INSTRUCTIONS FOR THE TASK.
In the review of Renée Fleming's recital, how did Fleming describe Messiaen's music?

Jason Victor Serinus on December 8, 2009

Renée Fleming surprised us on Sunday night. Walking onto the Zellerbach Hall stage for her virtually sold-out Cal Performances recital, ensconced in a form-fitting, gorgeous green dress that would be the envy of any prom queen, she looked as beautiful as ever. But no one expected her, after she took her place alongside the piano, to pick up a microphone and address the audience.

Renée Fleming

In a low, totally relaxed voice, Fleming introduced five songs from the second part of Messiaen’s Poèmes pour Mi, the first selections on a risky program mostly devoid of crowd-pleasers. Describing Messiaen’s music as “all about light,” she suggested that the composer’s time had finally come.

Regardless of Messiaen’s popular appeal, it became clear that, at age 50, Renée Fleming’s time has come — not just as an engaging and candid personality, which she certainly is, nor as a beautiful singer, which she always has been, but rather as an artist. There was a new depth to her singing, a level of commitment and passion too rarely displayed in many of her other Bay Area appearances.

The voice itself was in prime form. So easily did the star soprano traverse multiple octaves, from the rock-solid low tones of Richard Strauss’ familiar Zueignung (Dedication) to the soaring, ecstatic highs of her Strauss encore, Cäcilie, that I began to wonder if the reason Fleming has sometimes settled for surface sheen is that vocal production has always been effortless for her.

There was nothing that familiar in the first half of the recital. After the Messiaen, Fleming gave us Massenet’s “J’ai versé le poison dans cette coupe d’or” (I have poured the poison into this golden cup), a little ditty from Cléopâtre in which the fabled beauty sadistically urges one of her slaves to trade his life for her kiss and gaze. It was beautifully sung and deeply touching.

Then it was on to Le temps d’horloge (Time and the clock), a new cycle of four songs written at her urging by what she called “our greatest living French composer,” Henri Dutilleux. Fleming took as much joy in introducing the cycle as reveling in the final song, a rip-roaring setting of Baudelaire’s “Enivrez-Vous” (Get drunk).

INFORMATION GIVEN.
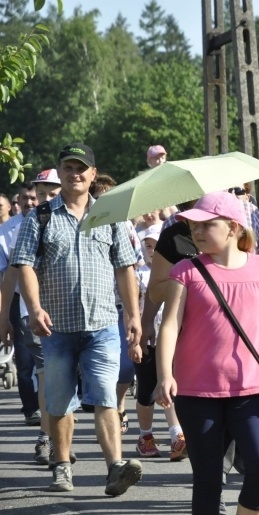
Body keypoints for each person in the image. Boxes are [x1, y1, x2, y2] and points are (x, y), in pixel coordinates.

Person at [155, 191, 259, 515]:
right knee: (208, 479)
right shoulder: (185, 271)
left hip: (251, 391)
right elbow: (169, 327)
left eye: (207, 225)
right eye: (194, 226)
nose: (198, 232)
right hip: (195, 393)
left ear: (234, 228)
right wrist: (165, 375)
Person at [12, 144, 144, 496]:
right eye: (68, 167)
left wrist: (133, 315)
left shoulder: (111, 215)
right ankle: (63, 466)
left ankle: (115, 466)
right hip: (56, 327)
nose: (75, 173)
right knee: (59, 402)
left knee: (104, 396)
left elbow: (125, 268)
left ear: (92, 173)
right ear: (59, 172)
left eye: (81, 167)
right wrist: (34, 307)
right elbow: (23, 264)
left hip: (102, 324)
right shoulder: (39, 217)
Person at [0, 171, 62, 466]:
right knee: (48, 376)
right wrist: (4, 317)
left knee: (64, 381)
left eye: (53, 194)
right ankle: (48, 440)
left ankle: (55, 440)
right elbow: (11, 274)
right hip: (32, 315)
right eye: (42, 195)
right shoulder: (25, 227)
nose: (46, 200)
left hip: (73, 316)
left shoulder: (77, 222)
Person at [90, 173, 145, 436]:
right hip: (96, 308)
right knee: (104, 370)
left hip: (122, 306)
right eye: (100, 199)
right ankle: (108, 414)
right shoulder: (86, 223)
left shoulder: (124, 225)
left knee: (125, 367)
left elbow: (134, 265)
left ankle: (119, 402)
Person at [128, 225, 188, 461]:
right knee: (146, 390)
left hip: (172, 337)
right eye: (148, 246)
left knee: (170, 385)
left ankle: (177, 436)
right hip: (147, 338)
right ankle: (145, 435)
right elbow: (131, 309)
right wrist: (136, 337)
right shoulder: (137, 275)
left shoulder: (178, 273)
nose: (152, 251)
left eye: (156, 246)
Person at [0, 182, 40, 427]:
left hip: (49, 296)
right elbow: (5, 274)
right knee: (25, 359)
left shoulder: (49, 221)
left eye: (34, 197)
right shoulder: (7, 230)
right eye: (25, 198)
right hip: (17, 298)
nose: (30, 202)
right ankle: (31, 408)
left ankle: (54, 407)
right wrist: (3, 314)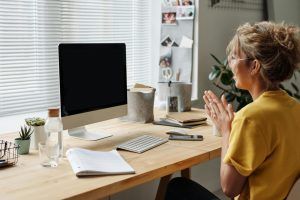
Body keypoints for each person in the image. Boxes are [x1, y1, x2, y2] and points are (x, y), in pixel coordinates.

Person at [165, 21, 300, 200]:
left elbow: (229, 188)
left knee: (177, 187)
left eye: (234, 58)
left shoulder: (250, 118)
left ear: (254, 66)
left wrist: (226, 130)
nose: (229, 65)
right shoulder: (294, 106)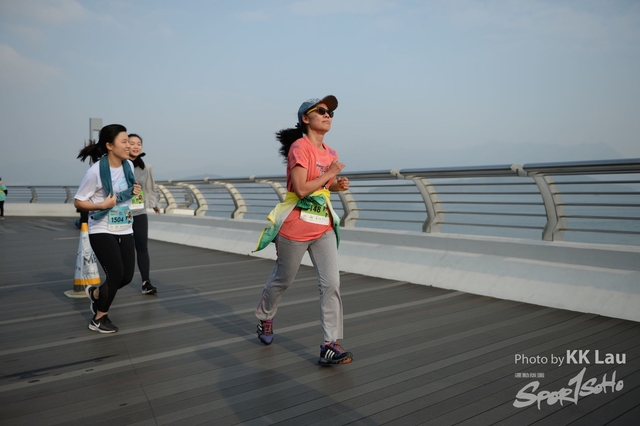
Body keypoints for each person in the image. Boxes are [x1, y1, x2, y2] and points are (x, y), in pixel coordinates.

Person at [253, 95, 353, 365]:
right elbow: (300, 188)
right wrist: (329, 174)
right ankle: (264, 317)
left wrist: (337, 185)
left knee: (331, 284)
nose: (328, 115)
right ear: (306, 119)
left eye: (330, 112)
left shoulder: (330, 153)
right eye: (321, 111)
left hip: (323, 226)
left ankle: (330, 344)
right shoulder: (300, 147)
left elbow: (322, 186)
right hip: (295, 226)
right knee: (283, 279)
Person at [74, 124, 141, 333]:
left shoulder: (128, 166)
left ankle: (96, 294)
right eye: (124, 141)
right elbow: (79, 201)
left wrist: (133, 190)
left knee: (127, 277)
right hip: (101, 227)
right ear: (110, 145)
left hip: (124, 226)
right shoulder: (95, 172)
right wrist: (102, 205)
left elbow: (126, 192)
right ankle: (99, 318)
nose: (129, 145)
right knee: (116, 274)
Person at [128, 133, 161, 295]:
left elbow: (149, 188)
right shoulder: (118, 164)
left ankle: (146, 282)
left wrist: (155, 205)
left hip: (139, 211)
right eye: (132, 143)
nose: (136, 146)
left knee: (142, 247)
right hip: (120, 212)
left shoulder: (145, 167)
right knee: (124, 249)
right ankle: (116, 280)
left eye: (138, 144)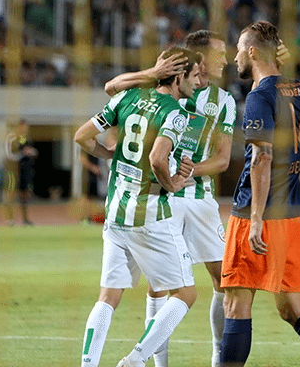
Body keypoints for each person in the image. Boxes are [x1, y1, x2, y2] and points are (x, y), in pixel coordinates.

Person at [104, 30, 290, 367]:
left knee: (224, 279)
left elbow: (221, 160)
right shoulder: (165, 85)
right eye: (219, 53)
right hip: (162, 198)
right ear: (200, 58)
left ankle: (219, 355)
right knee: (160, 287)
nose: (224, 60)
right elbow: (111, 88)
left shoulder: (223, 101)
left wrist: (188, 173)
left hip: (199, 199)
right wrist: (150, 73)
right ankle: (156, 363)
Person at [219, 20, 300, 367]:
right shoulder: (297, 88)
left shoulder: (258, 97)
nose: (235, 57)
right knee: (293, 308)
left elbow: (261, 158)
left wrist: (255, 219)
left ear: (253, 51)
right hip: (292, 213)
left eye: (240, 49)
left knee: (236, 304)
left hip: (255, 213)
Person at [74, 47, 202, 367]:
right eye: (194, 75)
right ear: (178, 76)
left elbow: (82, 137)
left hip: (116, 212)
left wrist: (108, 155)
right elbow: (157, 158)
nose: (197, 83)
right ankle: (136, 359)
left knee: (108, 296)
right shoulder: (174, 112)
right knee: (185, 294)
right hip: (150, 216)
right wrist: (172, 183)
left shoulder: (126, 97)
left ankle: (88, 364)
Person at [3, 119, 38, 226]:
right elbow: (9, 155)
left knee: (24, 195)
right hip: (12, 171)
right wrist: (22, 153)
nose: (26, 129)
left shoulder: (25, 138)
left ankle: (25, 220)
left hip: (24, 171)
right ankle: (9, 220)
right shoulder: (11, 138)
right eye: (24, 127)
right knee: (10, 194)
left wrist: (32, 152)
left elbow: (28, 151)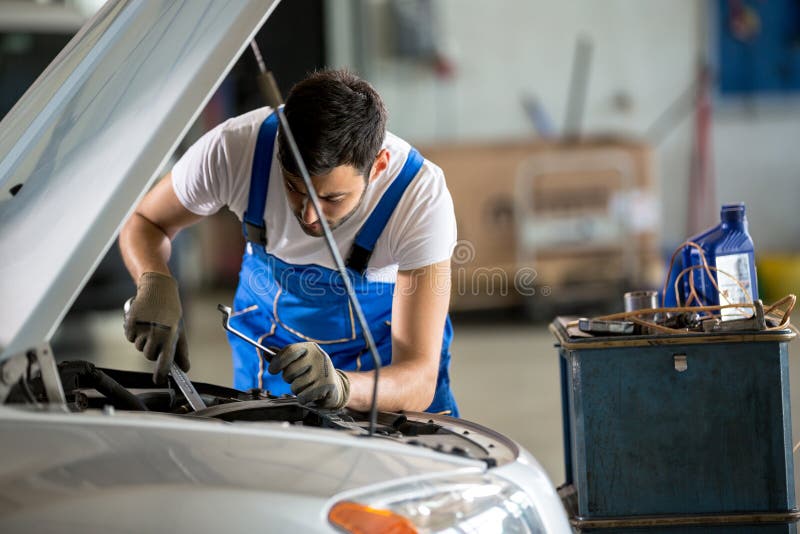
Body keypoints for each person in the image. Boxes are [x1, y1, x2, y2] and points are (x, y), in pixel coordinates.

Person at [119, 69, 458, 416]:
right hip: (272, 362)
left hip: (382, 380)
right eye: (294, 188)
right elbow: (145, 221)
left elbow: (418, 377)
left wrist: (344, 386)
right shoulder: (236, 148)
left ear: (378, 167)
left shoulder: (419, 197)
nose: (309, 215)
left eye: (332, 198)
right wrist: (154, 280)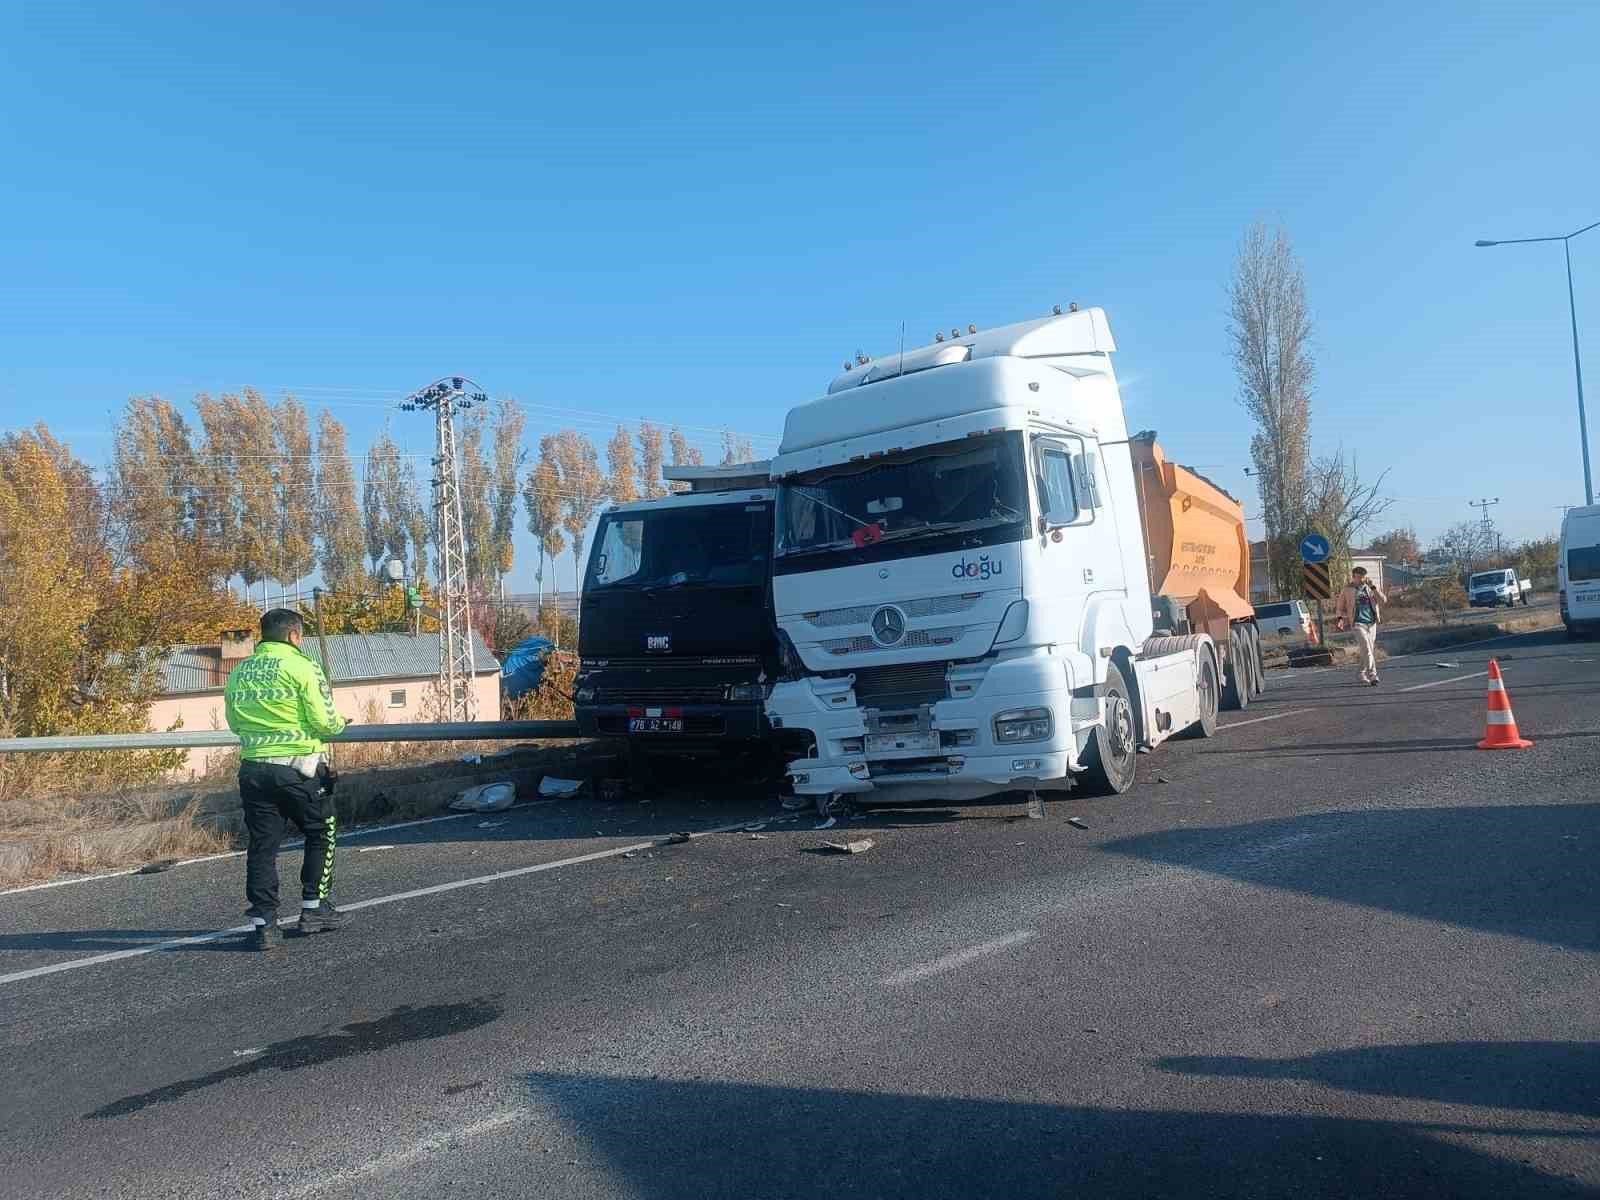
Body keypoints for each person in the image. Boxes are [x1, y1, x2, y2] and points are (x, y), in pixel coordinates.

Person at [224, 609, 348, 950]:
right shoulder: (303, 666)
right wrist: (341, 724)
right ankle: (314, 908)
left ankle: (264, 924)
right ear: (294, 636)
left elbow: (235, 723)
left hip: (253, 769)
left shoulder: (240, 671)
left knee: (263, 845)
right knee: (322, 831)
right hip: (299, 767)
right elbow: (325, 721)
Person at [1335, 566, 1388, 687]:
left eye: (1363, 577)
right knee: (1367, 649)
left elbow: (1383, 600)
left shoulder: (1370, 588)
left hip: (1372, 623)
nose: (1362, 580)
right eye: (1359, 577)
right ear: (1353, 577)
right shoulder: (1347, 590)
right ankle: (1373, 675)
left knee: (1367, 650)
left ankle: (1360, 673)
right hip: (1358, 623)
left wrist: (1374, 587)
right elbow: (1340, 607)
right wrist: (1340, 619)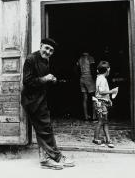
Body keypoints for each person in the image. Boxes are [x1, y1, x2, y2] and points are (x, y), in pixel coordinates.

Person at [21, 38, 75, 170]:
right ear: (40, 46)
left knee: (44, 129)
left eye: (51, 50)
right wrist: (45, 79)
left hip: (41, 99)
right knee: (44, 129)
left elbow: (43, 80)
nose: (48, 52)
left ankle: (48, 158)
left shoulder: (45, 60)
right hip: (32, 100)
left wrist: (52, 80)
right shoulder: (31, 59)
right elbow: (27, 81)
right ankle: (53, 157)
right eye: (46, 48)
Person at [92, 61, 118, 148]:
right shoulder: (102, 79)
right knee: (101, 121)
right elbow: (102, 91)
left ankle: (108, 139)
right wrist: (112, 91)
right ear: (108, 70)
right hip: (100, 103)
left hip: (102, 102)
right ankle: (96, 139)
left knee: (104, 122)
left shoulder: (99, 78)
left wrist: (109, 99)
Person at [76, 51, 96, 120]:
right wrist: (95, 79)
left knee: (85, 98)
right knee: (93, 97)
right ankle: (94, 116)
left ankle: (86, 116)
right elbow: (92, 69)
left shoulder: (80, 59)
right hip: (89, 78)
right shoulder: (90, 58)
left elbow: (77, 69)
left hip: (82, 78)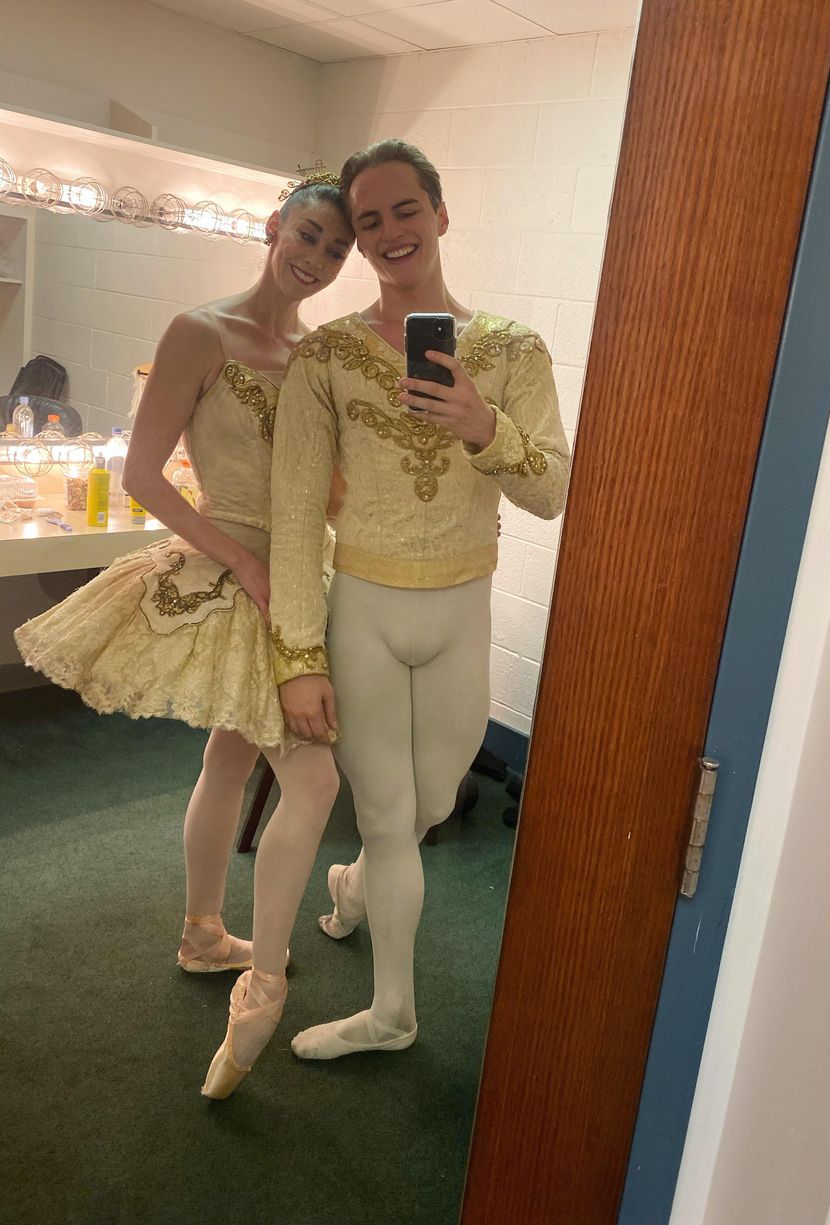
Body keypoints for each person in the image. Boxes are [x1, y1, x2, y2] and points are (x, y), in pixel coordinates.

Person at [15, 172, 354, 1097]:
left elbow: (327, 483)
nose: (317, 259)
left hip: (302, 574)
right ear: (274, 224)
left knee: (230, 759)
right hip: (233, 563)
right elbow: (144, 476)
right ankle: (259, 972)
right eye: (309, 235)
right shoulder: (200, 330)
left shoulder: (321, 351)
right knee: (313, 775)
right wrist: (241, 563)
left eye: (336, 248)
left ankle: (205, 932)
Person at [268, 139, 571, 1060]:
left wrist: (483, 422)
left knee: (434, 798)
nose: (391, 231)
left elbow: (553, 489)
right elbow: (291, 516)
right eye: (370, 220)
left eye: (407, 210)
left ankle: (359, 884)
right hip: (360, 602)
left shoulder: (514, 349)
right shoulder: (325, 355)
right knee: (392, 814)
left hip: (459, 608)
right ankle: (393, 1011)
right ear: (358, 242)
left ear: (440, 215)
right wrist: (298, 656)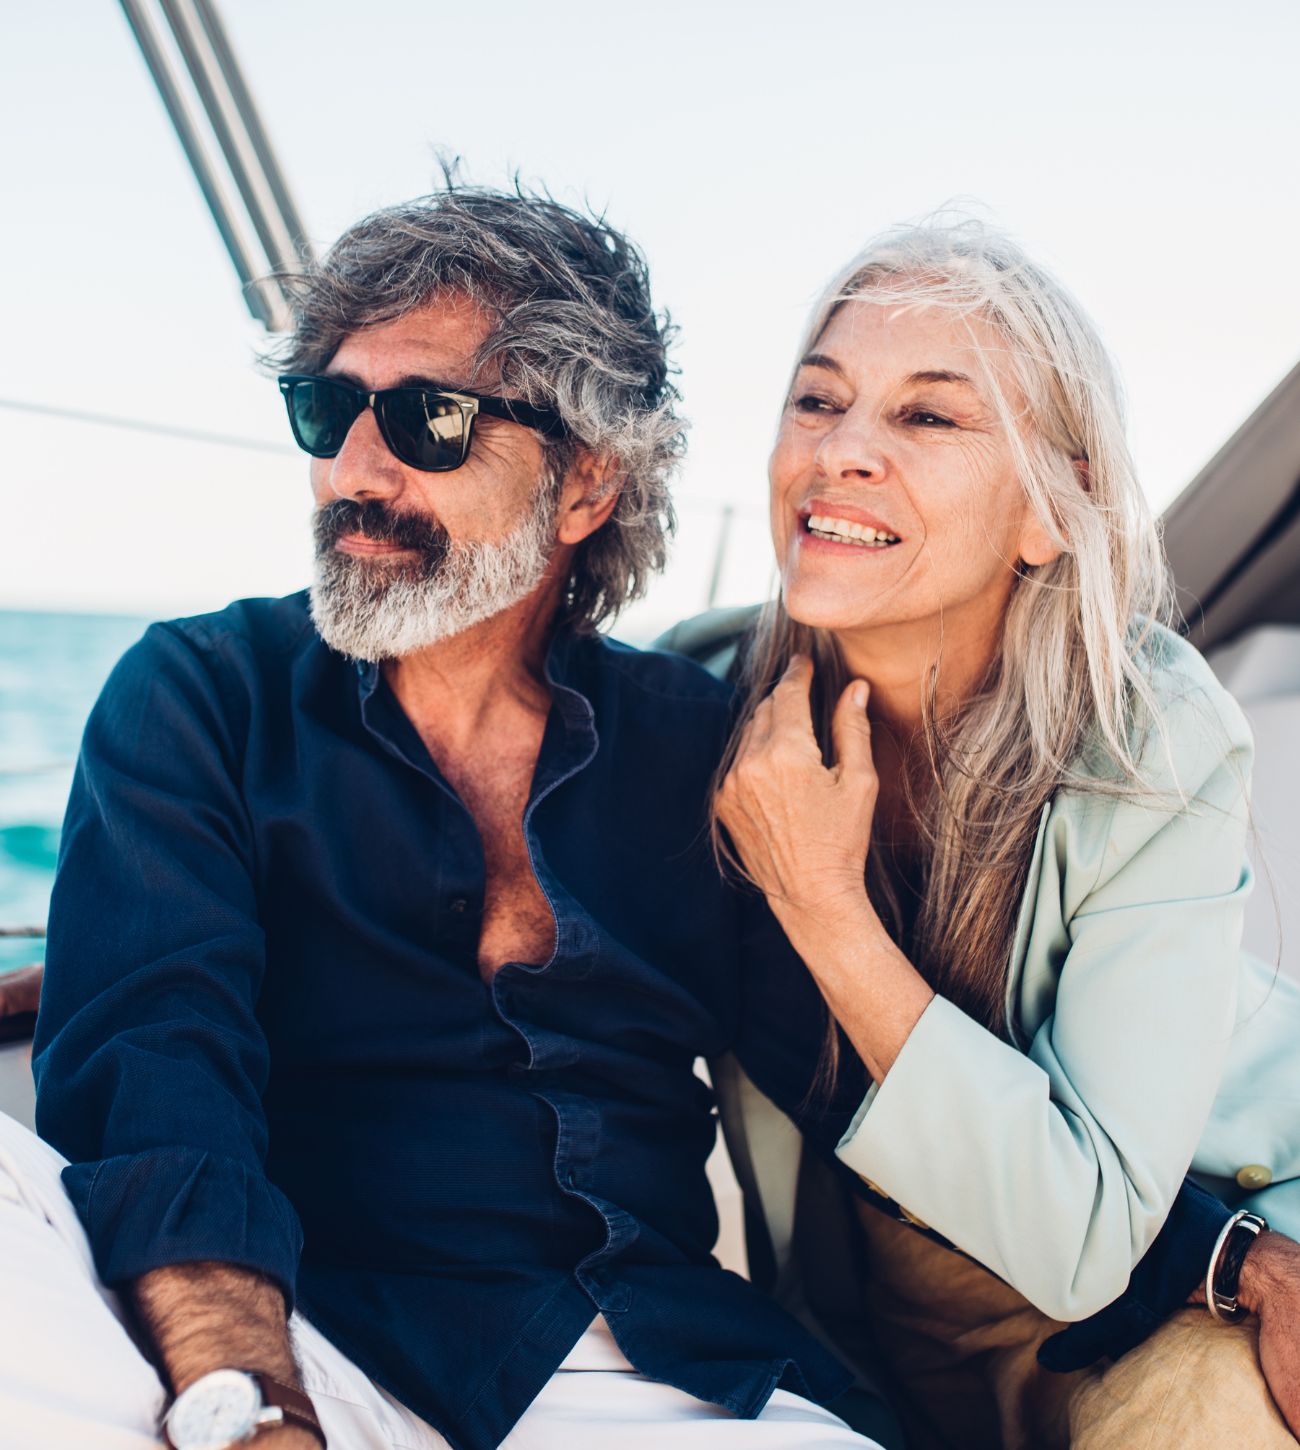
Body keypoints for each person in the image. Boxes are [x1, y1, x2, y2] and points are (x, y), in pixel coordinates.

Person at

SOLUTION TO THIS PROBLEM.
She described it as "all about light."